__WORK TO COMPLETE__.
Locate every line in the records that contains the word "realtà", and copy each of those lines. Case counts.

__Saved entries__.
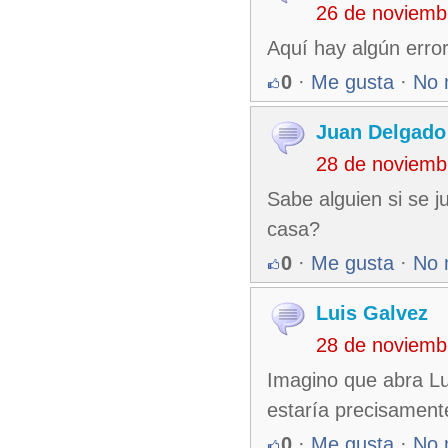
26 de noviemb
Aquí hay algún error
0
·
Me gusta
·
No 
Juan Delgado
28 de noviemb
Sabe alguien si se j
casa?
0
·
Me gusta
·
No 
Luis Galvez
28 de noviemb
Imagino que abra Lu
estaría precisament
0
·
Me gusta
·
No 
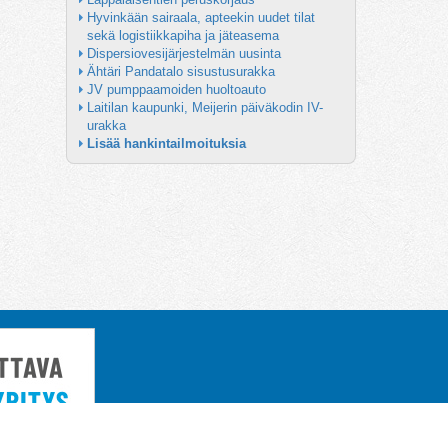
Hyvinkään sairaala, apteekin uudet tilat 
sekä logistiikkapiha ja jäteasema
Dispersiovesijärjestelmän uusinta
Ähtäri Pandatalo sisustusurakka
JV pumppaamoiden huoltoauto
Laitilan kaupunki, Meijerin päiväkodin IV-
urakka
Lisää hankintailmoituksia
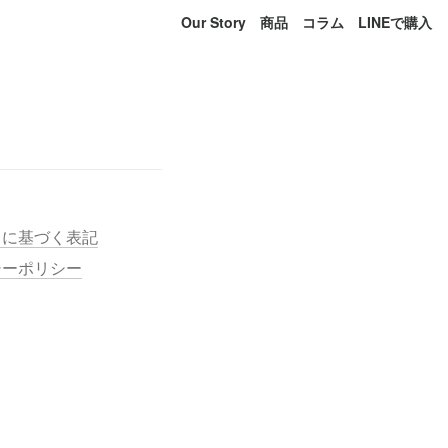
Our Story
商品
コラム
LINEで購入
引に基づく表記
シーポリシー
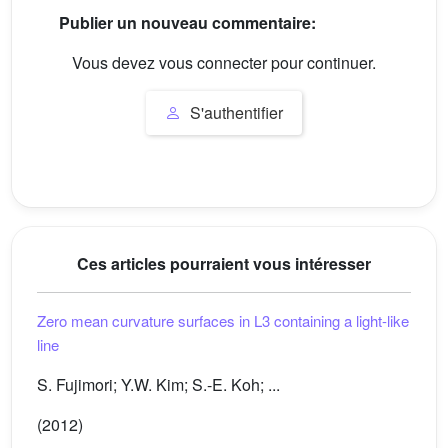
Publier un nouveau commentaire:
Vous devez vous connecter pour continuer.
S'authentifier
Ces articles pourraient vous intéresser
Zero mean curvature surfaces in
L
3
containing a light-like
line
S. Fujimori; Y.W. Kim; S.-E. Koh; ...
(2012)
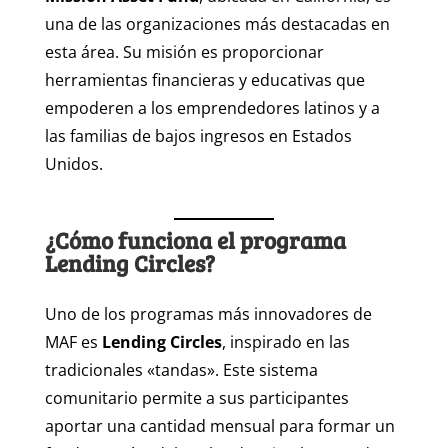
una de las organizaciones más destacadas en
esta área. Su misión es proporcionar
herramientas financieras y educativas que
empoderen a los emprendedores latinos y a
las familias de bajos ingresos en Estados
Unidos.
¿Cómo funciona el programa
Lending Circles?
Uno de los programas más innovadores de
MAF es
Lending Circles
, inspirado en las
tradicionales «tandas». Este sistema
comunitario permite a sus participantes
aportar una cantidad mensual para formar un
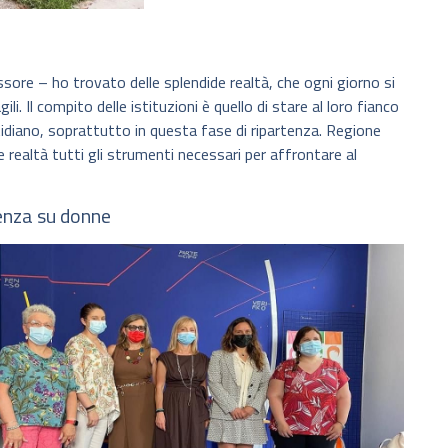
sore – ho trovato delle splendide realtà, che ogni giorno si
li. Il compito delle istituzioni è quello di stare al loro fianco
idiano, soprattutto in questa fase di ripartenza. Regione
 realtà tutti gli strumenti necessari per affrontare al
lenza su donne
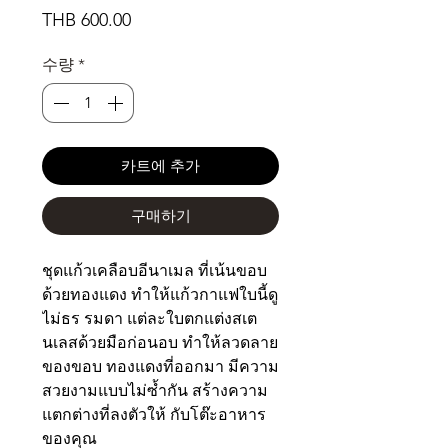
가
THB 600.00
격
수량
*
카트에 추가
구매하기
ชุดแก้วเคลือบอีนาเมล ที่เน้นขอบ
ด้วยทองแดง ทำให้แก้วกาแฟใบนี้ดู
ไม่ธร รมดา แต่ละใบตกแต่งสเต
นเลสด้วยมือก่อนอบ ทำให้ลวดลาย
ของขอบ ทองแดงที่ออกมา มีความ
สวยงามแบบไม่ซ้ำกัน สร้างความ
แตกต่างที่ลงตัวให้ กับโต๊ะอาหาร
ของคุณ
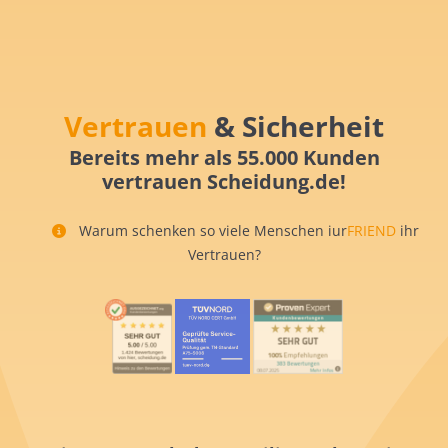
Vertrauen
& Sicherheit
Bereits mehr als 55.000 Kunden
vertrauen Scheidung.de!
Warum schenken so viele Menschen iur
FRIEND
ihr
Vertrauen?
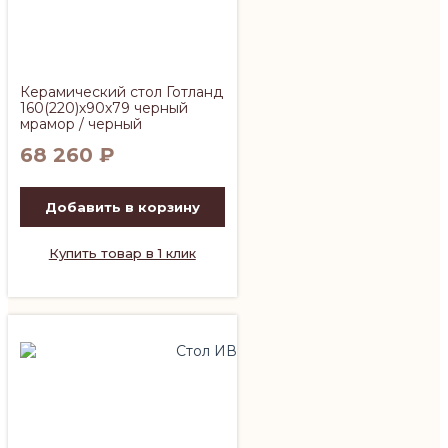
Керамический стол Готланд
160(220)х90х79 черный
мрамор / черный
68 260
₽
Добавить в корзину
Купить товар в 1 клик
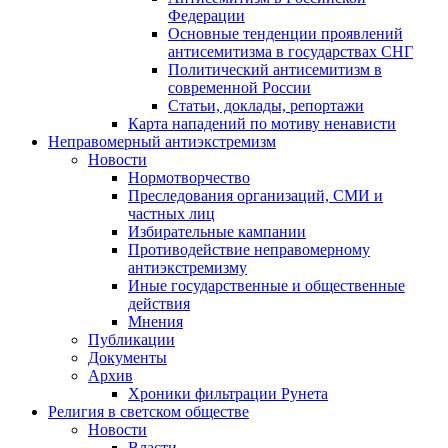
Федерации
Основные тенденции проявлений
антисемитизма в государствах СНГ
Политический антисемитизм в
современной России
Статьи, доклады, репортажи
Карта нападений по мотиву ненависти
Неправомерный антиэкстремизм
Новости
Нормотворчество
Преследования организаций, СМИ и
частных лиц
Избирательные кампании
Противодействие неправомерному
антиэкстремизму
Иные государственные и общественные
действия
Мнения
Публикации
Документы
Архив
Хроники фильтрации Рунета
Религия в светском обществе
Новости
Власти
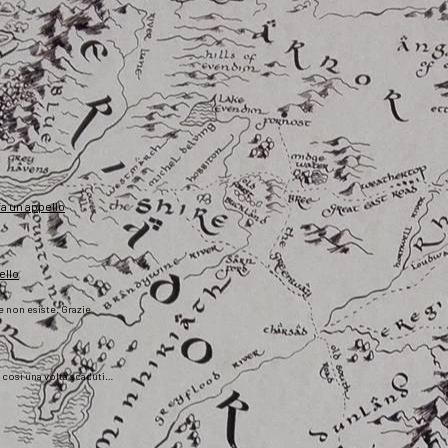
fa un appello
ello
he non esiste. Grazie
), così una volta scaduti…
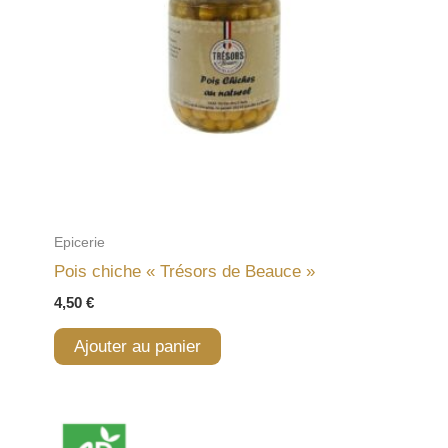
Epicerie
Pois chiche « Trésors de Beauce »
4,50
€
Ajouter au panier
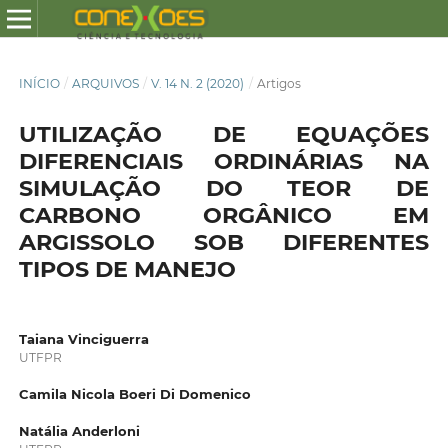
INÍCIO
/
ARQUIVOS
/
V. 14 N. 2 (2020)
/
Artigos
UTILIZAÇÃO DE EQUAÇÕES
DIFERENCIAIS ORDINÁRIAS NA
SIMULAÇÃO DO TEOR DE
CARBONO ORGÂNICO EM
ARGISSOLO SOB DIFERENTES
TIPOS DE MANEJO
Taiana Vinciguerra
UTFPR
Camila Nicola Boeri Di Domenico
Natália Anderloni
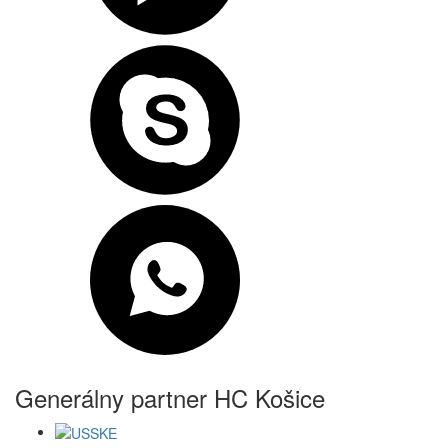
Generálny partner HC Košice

__TASK RESPONSE__.
sore – ho trovato delle splendide realtà, che ogni giorno si
 realtà tutti gli strumenti necessari per affrontare al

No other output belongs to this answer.